Advocaat Markelov kwam maandagmiddag net uit een persconferentie, waar hij journalisten de jongste ontwikkelingen had uitgelegd in de zaak van Joeri Boedanov en hen voorlegde wat hij vervolgens hoopte te ondernemen. Hij was met een 25-jarige journaliste van Novaya Gazeta op weg naar de metro toen hij door een gemaskerde man met één schot in het achterhoofd werd afgemaakt. De journaliste, Anastasia Baboerova, die hem wilde interviewen voor haar volgende artikel, probeerde Markelov opzij te trekken. Ze raakte zelf zwaargewond en stierf later die dag in het ziekenhuis. Ze was de vierde journalist van het blad, waarvoor ook Anna Politkovskaja had gewerkt, die werd vermoord.

Het begon in Tsjetsjenië

Markelov had in de voorbije weken doodsbedreigingen ontvangen, zo zeggen bekenden, hij maakte er zich behoorlijk zorgen over. “Maar ermee ophouden,” schrijft een mensenrechtenactivist, “zou hij nooit doen.” Tot hij op klaarlichte dag geveld werd door een pistool met een geluidsdemper in het hart van Moskou.
Wie wou hem dood? Lees er de vele commentaren op na en je bent er gauw achter dat dit geen simpele whodunnit wordt. Markelov nam erg veel gevaarlijke zaken aan, hij maakte vijanden onder de machtigen. Maar in alle lijstjes staat de zaak-Boedanov ver bovenaan.
Het verhaal begint op 26 maart 2000, de dag dat kolonel Joeri Boedanov de verjaardag van zijn dochtertje te vieren had. Hij bevond zich met de 160ste tankdivisie nabij het Tsjetsjeense dorp Tangi. Boedanov vertrok in de herfst van 1999 naar de tweede Tsjetsjeense oorlog. Ook in de eerste had hij gediend. Hij hield er zelfs twee heldenmedailles aan over, eretekens die hem later zouden worden ontnomen.

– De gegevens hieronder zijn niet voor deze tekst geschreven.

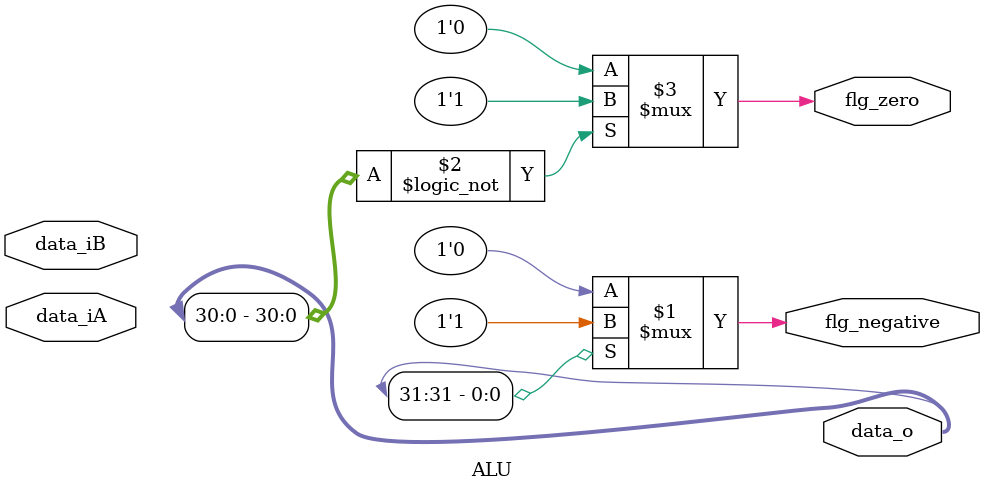
<source format=v>
module ALU(data_iA, data_iB, data_o, flg_negative, flg_zero);
    parameter   BUS_WIDTH = 32;
    
    input       [BUS_WIDTH - 1: 0] data_iA, data_iB;
    output      [BUS_WIDTH - 1: 0] data_o;
    output      flg_negative, flg_zero;

    assign flg_negative = data_o[31] ? 1'b1 : 1'b0;
    assign flg_zero     = (data_o[30:0] == 31'd0) ? 1'b1 : 1'b0;
    
endmodule
</source>
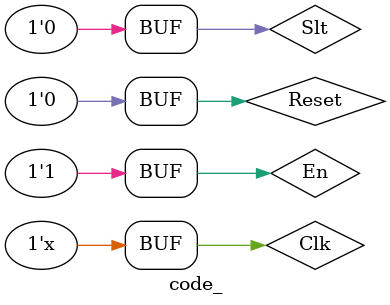
<source format=v>
`timescale 1ns / 1ps


module code_;

	// Inputs
	reg Clk;
	reg Reset;
	reg Slt;
	reg En;

	// Outputs
	wire [63:0] Output0;
	wire [63:0] Output1;

	// Instantiate the Unit Under Test (UUT)
	code uut (
		.Clk(Clk), 
		.Reset(Reset), 
		.Slt(Slt), 
		.En(En), 
		.Output0(Output0), 
		.Output1(Output1)
	);

	initial begin
		// Initialize Inputs
		Clk = 0;
		Reset = 1;
		Slt = 0;
		En = 0;

		// Wait 100 ns for global reset to finish
		#10;
		Reset = 0;
		Slt = 0;
		En = 1;
        
		// Add stimulus here

	end
	
	always #5 Clk = ~Clk;
      
endmodule


</source>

Maar we lopen vooruit op de feiten. Boedanov had zo zijn eigen manier van vieren, op de dag overigens, dat Poetin tot president werd verkozen. Hij en zijn kompanen begonnen ergens in de namiddag te drinken. Tegen een uur of zeven waggelden ze op hun benen. Zijn ondergeschikte luitenant-kolonel Ivan Fjodorov, die hij persoonlijk had benoemd tot hoofd van de inlichtingencompagnie, wilde graag dat Boedanov de paraatheid van zijn troepen controleerde, en zo begon de eerste weinig verkwikkende episode van die avond.

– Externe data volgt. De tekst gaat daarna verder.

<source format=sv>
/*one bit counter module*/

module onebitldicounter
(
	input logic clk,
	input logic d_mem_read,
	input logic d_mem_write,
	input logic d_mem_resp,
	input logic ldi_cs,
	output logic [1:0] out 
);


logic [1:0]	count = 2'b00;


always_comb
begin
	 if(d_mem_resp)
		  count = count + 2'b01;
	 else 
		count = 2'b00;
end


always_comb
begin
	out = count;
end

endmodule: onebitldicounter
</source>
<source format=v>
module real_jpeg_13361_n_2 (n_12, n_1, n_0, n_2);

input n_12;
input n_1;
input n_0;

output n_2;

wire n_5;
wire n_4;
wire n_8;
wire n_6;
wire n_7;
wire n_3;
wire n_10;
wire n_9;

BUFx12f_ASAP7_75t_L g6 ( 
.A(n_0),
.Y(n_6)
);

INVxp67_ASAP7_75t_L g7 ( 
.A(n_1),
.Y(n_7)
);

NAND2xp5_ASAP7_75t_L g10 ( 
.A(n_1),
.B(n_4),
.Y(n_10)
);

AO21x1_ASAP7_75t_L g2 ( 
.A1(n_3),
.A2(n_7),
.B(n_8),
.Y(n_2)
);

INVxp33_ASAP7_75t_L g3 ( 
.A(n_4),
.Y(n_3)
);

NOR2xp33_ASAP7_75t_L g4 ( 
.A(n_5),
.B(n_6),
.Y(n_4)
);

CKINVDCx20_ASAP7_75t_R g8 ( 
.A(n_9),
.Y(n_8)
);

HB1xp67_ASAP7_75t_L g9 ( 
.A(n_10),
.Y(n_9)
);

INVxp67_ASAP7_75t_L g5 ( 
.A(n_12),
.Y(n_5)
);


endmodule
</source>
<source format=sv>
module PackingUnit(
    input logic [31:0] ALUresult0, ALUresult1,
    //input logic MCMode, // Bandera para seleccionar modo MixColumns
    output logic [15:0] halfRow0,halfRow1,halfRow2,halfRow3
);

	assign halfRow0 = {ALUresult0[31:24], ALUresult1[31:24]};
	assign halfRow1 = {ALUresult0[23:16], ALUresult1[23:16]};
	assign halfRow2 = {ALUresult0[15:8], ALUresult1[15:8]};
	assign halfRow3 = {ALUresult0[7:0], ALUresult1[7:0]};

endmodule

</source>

Toen bevelvoerder luitenant Bagrejev na het afvuren van één fragmentatiebom weigerde verder zinloos geweld te gebruiken tegen het dorp Tangi, werd de man door Fjodorov en Boedanov afgetuigd en in een put gegooid die normaliter werd gebruikt om Tsjetsjeense gevangenen in te martelen. En toen hij de volgende ochtend meer dood dan levend werd bevrijd, was al ander leed te betreuren.

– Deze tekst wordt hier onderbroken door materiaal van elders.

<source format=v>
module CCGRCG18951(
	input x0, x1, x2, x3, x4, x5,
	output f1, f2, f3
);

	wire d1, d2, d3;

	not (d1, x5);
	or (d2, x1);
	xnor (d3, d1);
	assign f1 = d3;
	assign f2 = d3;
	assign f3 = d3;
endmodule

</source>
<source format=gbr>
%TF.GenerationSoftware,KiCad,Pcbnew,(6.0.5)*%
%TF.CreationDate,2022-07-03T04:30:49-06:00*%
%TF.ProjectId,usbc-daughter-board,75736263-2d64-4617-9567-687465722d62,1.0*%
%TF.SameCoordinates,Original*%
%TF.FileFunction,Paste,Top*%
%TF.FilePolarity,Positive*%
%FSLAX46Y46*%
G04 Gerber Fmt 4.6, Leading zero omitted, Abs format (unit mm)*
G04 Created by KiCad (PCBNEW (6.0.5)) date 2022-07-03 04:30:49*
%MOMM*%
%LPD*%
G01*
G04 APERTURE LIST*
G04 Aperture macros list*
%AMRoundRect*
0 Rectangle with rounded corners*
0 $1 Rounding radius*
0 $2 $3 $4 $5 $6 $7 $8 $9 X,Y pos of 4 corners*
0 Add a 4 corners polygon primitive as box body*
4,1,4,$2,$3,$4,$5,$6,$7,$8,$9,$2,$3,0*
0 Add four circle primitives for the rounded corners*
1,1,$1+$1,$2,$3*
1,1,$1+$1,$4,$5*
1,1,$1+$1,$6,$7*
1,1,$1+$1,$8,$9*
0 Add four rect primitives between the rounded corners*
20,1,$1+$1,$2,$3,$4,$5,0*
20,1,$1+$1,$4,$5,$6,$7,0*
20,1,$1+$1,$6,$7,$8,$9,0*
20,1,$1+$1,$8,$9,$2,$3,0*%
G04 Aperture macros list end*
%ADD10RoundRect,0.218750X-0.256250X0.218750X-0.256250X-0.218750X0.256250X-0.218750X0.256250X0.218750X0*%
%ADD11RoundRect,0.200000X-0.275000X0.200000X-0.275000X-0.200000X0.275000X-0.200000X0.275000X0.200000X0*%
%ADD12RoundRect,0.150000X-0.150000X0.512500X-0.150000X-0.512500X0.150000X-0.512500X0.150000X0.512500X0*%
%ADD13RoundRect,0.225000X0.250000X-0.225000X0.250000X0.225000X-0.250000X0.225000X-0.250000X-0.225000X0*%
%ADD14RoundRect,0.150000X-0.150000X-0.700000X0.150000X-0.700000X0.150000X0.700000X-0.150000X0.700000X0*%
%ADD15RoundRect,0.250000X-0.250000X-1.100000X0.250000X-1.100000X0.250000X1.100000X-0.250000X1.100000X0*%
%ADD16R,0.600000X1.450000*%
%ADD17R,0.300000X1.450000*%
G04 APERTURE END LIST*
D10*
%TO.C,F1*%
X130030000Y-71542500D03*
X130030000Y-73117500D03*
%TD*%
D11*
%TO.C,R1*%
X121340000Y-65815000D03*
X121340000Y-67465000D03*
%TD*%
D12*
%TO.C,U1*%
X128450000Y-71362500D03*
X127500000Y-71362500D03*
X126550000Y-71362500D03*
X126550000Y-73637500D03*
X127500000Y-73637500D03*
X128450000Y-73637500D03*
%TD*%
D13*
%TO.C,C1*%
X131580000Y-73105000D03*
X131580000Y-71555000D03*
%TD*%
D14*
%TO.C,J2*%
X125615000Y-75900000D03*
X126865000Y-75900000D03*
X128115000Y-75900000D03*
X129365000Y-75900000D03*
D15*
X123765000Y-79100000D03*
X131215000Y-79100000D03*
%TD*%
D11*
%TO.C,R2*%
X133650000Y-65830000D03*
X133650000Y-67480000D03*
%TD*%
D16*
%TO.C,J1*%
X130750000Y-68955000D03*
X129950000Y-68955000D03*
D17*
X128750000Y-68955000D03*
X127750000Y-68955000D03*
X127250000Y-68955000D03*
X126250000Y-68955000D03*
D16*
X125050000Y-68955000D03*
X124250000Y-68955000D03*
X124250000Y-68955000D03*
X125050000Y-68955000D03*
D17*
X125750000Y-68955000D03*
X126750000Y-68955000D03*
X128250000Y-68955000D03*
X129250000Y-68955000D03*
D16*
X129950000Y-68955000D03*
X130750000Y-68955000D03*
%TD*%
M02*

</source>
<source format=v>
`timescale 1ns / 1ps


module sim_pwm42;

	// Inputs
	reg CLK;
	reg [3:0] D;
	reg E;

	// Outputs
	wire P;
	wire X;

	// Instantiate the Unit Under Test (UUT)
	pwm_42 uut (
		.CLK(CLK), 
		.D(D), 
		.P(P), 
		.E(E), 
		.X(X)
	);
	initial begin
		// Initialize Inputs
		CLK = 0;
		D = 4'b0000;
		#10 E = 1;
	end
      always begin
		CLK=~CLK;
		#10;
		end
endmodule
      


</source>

Omstreeks middernacht gelastte Boedanov zijn chauffeur om hem met een pantservoertuig naar een huis in Tangi te brengen. Het betrof de woning van de Koengaeva’s, een gezin met vijf kinderen. Rond halfeen werden ze opgeschrikt door een naderend militair voertuig. Vader Visa, een landbouwingenieur van opleiding, gelastte zijn achttienjarige oudste dochter Elza om de vier jongere kinderen aan te kleden en zich naar buiten te haasten. Hijzelf zou zijn broer waarschuwen, die in een nabijgelegen huis woonde. Tegen de tijd dat hij met hem terugkwam, was zijn dochter al verdwenen. Kolonel Boedanov had haar in een deken laten wikkelen en nam haar mee naar zijn kampement.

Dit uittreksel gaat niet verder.